● **Records drawn from a dataset**:

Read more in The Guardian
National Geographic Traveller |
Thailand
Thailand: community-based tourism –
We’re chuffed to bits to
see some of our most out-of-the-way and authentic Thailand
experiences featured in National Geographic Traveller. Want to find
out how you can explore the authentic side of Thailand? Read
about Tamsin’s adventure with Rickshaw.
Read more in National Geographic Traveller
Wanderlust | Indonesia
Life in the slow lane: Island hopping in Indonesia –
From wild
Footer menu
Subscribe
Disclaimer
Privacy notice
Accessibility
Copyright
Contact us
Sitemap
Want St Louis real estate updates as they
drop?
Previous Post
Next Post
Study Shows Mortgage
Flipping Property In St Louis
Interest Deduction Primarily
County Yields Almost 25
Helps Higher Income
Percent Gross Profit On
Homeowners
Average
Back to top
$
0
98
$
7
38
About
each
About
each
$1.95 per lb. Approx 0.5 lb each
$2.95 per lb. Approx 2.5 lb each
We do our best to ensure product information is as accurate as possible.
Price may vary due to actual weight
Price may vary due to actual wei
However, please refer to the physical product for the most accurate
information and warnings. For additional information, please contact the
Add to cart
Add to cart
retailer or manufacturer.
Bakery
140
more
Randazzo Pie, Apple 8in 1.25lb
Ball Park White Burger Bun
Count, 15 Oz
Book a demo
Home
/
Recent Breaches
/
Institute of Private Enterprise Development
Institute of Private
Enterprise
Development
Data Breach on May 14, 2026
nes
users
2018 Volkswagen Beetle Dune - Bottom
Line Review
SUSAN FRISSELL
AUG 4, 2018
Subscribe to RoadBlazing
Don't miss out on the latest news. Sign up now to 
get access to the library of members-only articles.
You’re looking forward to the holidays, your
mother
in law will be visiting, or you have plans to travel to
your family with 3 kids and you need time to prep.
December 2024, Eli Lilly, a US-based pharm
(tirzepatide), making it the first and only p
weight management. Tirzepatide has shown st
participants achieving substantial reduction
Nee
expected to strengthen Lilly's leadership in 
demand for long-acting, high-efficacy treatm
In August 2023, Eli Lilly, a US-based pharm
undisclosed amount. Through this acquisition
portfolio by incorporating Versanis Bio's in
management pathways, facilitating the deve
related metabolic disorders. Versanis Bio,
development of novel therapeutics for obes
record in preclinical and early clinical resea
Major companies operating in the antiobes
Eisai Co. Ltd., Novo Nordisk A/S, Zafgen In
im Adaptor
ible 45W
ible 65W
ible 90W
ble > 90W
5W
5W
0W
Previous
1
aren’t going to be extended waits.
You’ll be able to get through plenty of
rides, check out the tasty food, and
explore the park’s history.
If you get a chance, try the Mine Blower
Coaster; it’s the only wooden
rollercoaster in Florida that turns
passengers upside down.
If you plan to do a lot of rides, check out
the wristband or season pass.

● **TASK BRIEF**:
Repeat all the records. Match each line exactly.

● **ANSWER SECTION**:
Read more in The Guardian
National Geographic Traveller |
Thailand
Thailand: community-based tourism –
We’re chuffed to bits to
see some of our most out-of-the-way and authentic Thailand
experiences featured in National Geographic Traveller. Want to find
out how you can explore the authentic side of Thailand? Read
about Tamsin’s adventure with Rickshaw.
Read more in National Geographic Traveller
Wanderlust | Indonesia
Life in the slow lane: Island hopping in Indonesia –
From wild
Footer menu
Subscribe
Disclaimer
Privacy notice
Accessibility
Copyright
Contact us
Sitemap
Want St Louis real estate updates as they
drop?
Previous Post
Next Post
Study Shows Mortgage
Flipping Property In St Louis
Interest Deduction Primarily
County Yields Almost 25
Helps Higher Income
Percent Gross Profit On
Homeowners
Average
Back to top
$
0
98
$
7
38
About
each
About
each
$1.95 per lb. Approx 0.5 lb each
$2.95 per lb. Approx 2.5 lb each
We do our best to ensure product information is as accurate as possible.
Price may vary due to actual weight
Price may vary due to actual wei
However, please refer to the physical product for the most accurate
information and warnings. For additional information, please contact the
Add to cart
Add to cart
retailer or manufacturer.
Bakery
140
more
Randazzo Pie, Apple 8in 1.25lb
Ball Park White Burger Bun
Count, 15 Oz
Book a demo
Home
/
Recent Breaches
/
Institute of Private Enterprise Development
Institute of Private
Enterprise
Development
Data Breach on May 14, 2026
nes
users
2018 Volkswagen Beetle Dune - Bottom
Line Review
SUSAN FRISSELL
AUG 4, 2018
Subscribe to RoadBlazing
Don't miss out on the latest news. Sign up now to 
get access to the library of members-only articles.
You’re looking forward to the holidays, your
mother
in law will be visiting, or you have plans to travel to
your family with 3 kids and you need time to prep.
December 2024, Eli Lilly, a US-based pharm
(tirzepatide), making it the first and only p
weight management. Tirzepatide has shown st
participants achieving substantial reduction
Nee
expected to strengthen Lilly's leadership in 
demand for long-acting, high-efficacy treatm
In August 2023, Eli Lilly, a US-based pharm
undisclosed amount. Through this acquisition
portfolio by incorporating Versanis Bio's in
management pathways, facilitating the deve
related metabolic disorders. Versanis Bio,
development of novel therapeutics for obes
record in preclinical and early clinical resea
Major companies operating in the antiobes
Eisai Co. Ltd., Novo Nordisk A/S, Zafgen In
im Adaptor
ible 45W
ible 65W
ible 90W
ble > 90W
5W
5W
0W
Previous
1
aren’t going to be extended waits.
You’ll be able to get through plenty of
rides, check out the tasty food, and
explore the park’s history.
If you get a chance, try the Mine Blower
Coaster; it’s the only wooden
rollercoaster in Florida that turns
passengers upside down.
If you plan to do a lot of rides, check out
the wristband or season pass.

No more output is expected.